Well, I guess not everyone got the '20s dress code memo. I don't want to split hairs here, but I don't really think they had one-shoulder neon-splattered dresses in the 1920s. FOLLOW THE THEME. Meanwhile, Legz looks great. It's a subtle take on the '20s trend, and white is always a good call. Fingers crossed she doesn't spill!
J. Lo and Carole
Ooh, Heather! What have you got on? It sorts of looks like her skin is molting, but I also sort of like it. Carole, of course, looks cool. Team Carole 4-Eva.
Carole and Yummie Tummie
I love the straps on Carole's dress, and up close, Heather's dress is actually very pret...WAIT. THE COUNTESS IS HERE?!?!
Money Can't Buy You Class
COUNTESS! She's a bit confused...she's mixing up flamenco party with Gatsby party, but that's okay. Money can't buy you class, but it can buy you a boatload of accessories, so why not wear them all at once?
Legz actually looks very glamourous.

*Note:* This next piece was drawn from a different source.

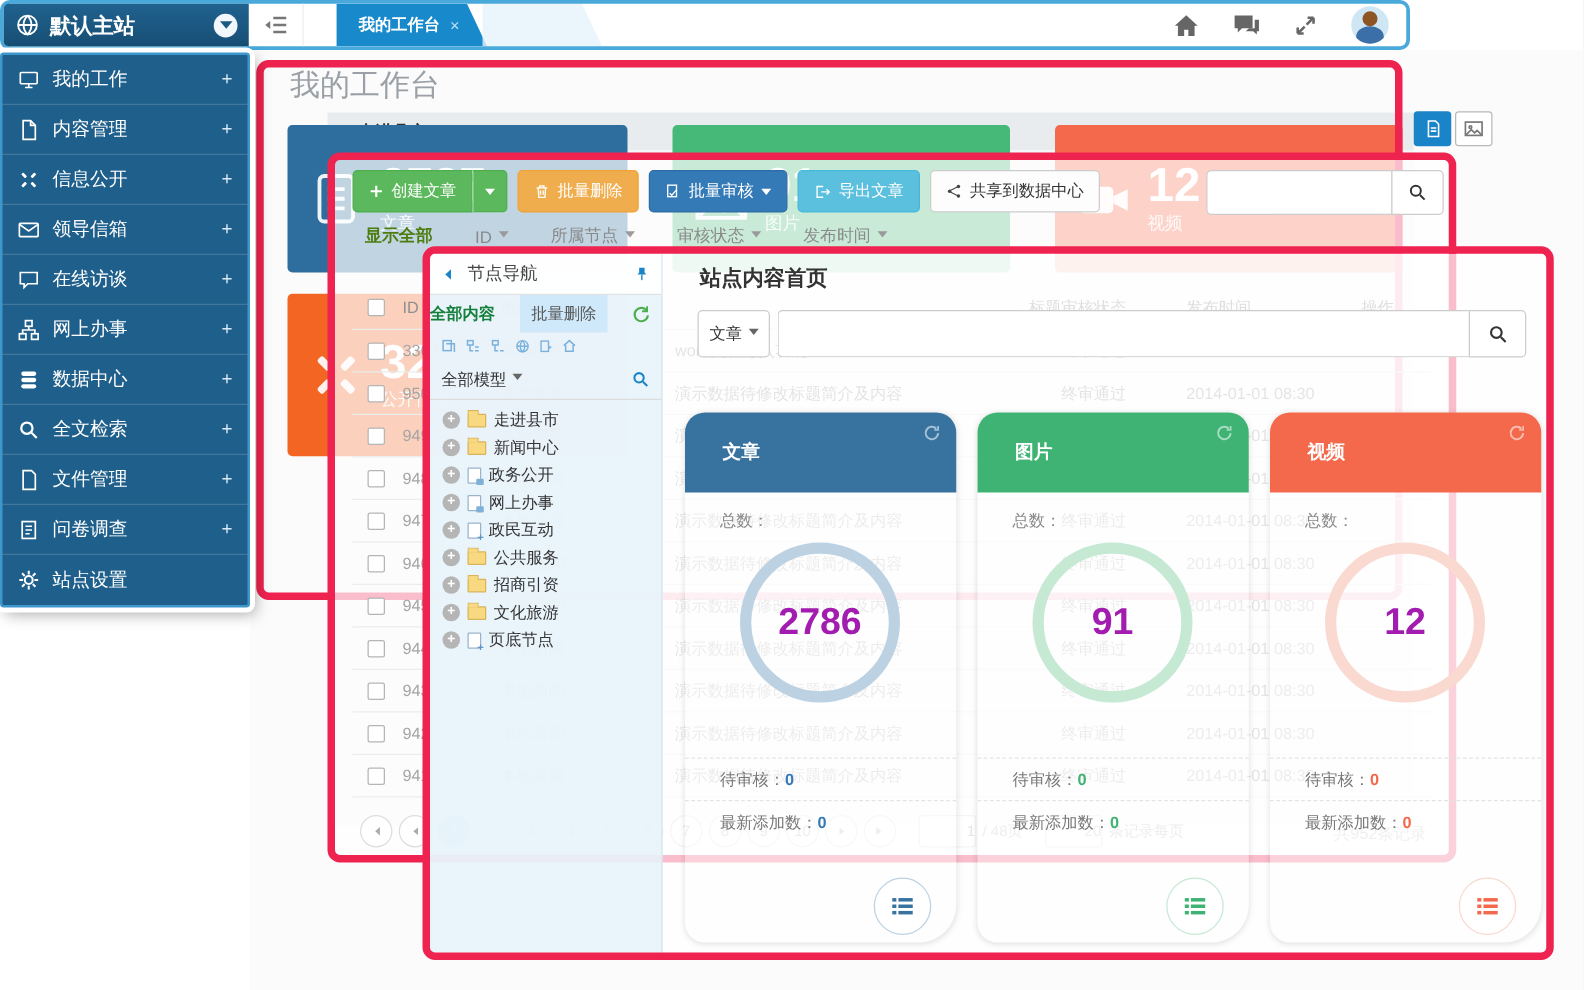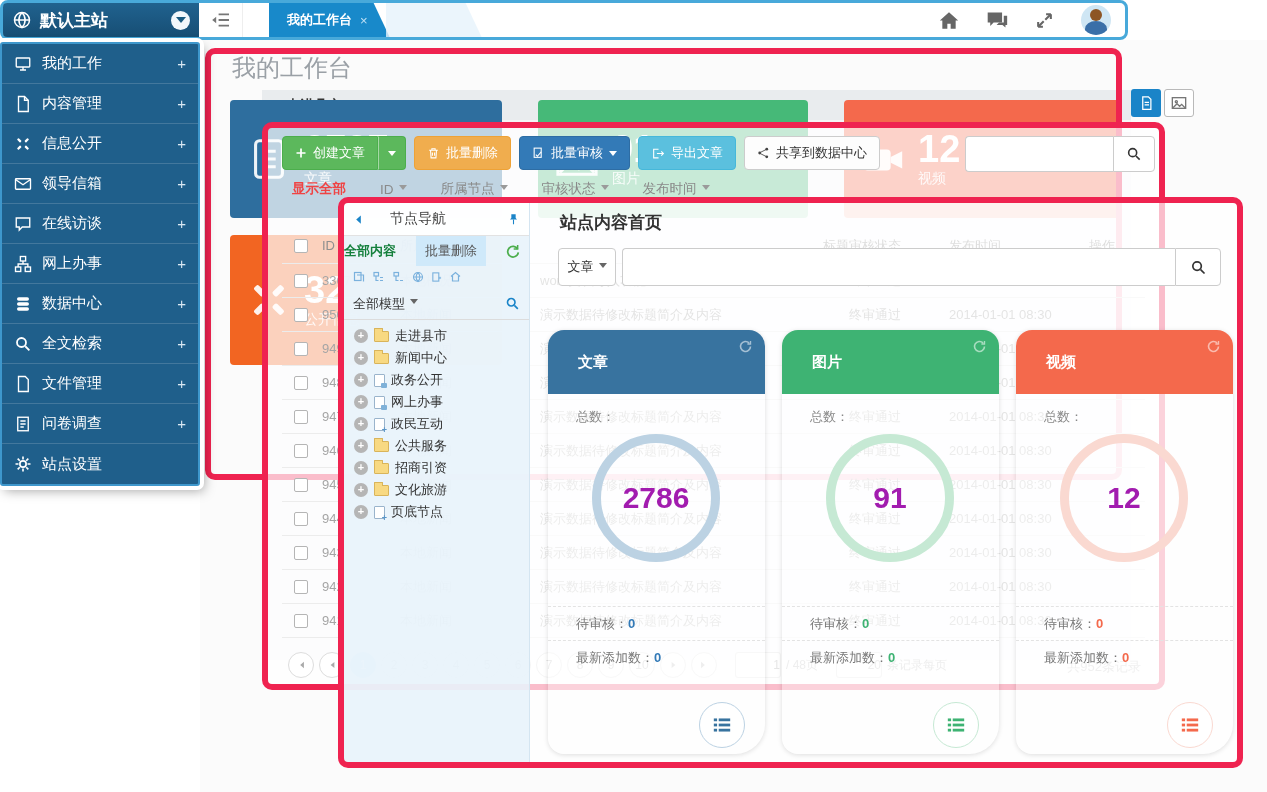"显示全部" .filters .f-all { color: #ef4444 -> #4d7c0f }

I hate the Countess's belt. Take one thing off, honey, and then let's talk.
Kristen and WTF is That Person Wearing?
Speaking of taking one thing off, who the heck is that person over there on the right? I see a fur stole, a headband thing, an open back, a spangly bag...this is not looking good. Let's go in for a closer look. (Oh, and Kristen looks wonderful.)
WHO ARE YOU? GO AWAY
I hate this woman. She is Amanda and she is Legz's "image consultant." Sorry, we need to get even closer to dissect the goiter on her head.
She has wrapped a pair of L'Eggs around her forehead. THAT IS NOT A SUITABLE HEADBAND, IMAGE CONSULTANT.
God's Gift to Earth
SONJA! A feather bolero! False sets (of eyelashes)!
Feather headdresses! Elbow-length gloves!
Carole said it best: “What Sonja lacks in professional training she more than makes up for in balls.” And let's just say she lacks a LOT of training. It's all right, Sonja. When you don't have the talent, just blind them with accessories. And boobs.
The Day After
Now we go to an odd al fresco fashion show. Kristen's friend designs cover-ups and bathing suits and she has brought her collection over so the girls can shop. Carole is nautical, if a bit boring. Heather is appropriate for a summer day, and Sonja will never wear real pants ever again.
Kristen tries on a cover-up and it is very cute. But prepare yourself.
Because she takes it off and there is this! No one should ever wear bathing suits this high-cut. Even our resident model. I can't believe Sonja didn't mow her down to get to this.
He is cute enough and we haven't had a drink in a while so: DRINK. He does look like the jerk cool kid in every '80s movie ever made. And who really sits like that? He must be a prop.
Kristen, Legz, Sonja, Girl I Hate
Now we're at a dinner party at the Countess's house in the Hamptons. (She has hot water, unlike another Housewife I know...) Kristen looks great. Terrific use of color, and another point in the great necklace department. Legz is wearing a sack. All I want in life is for Legz to pull her hair back. Just one messy bun, Legz. Is that too much to ask? Sonja is a bit over-dressed, what with the gold metal halter and all. Maybe she's filling in for Ramona? You know Ramona would be all over that halter top. I will ignore the Image Consultant in hopes that she will go away.
Fighting, Fighting, I Have a Headache.
Carole made a weird fashion misstep. Her pearl tassel earrings feel a bit off with the rest of her look (a cute sheer top and jeans). Don't judge her hat, though. That belongs to her trainer (I think?) and at some point during the night, she took it off his head and plopped it on her own. She was probably drunk, so we cannot judge. Heather, though, put that tree bark maxi dress on while she was sober, I assume, so judge away on that one.
Elegance is Learned, My Friends.
Let's end with the Countess, and her wonderful necklace.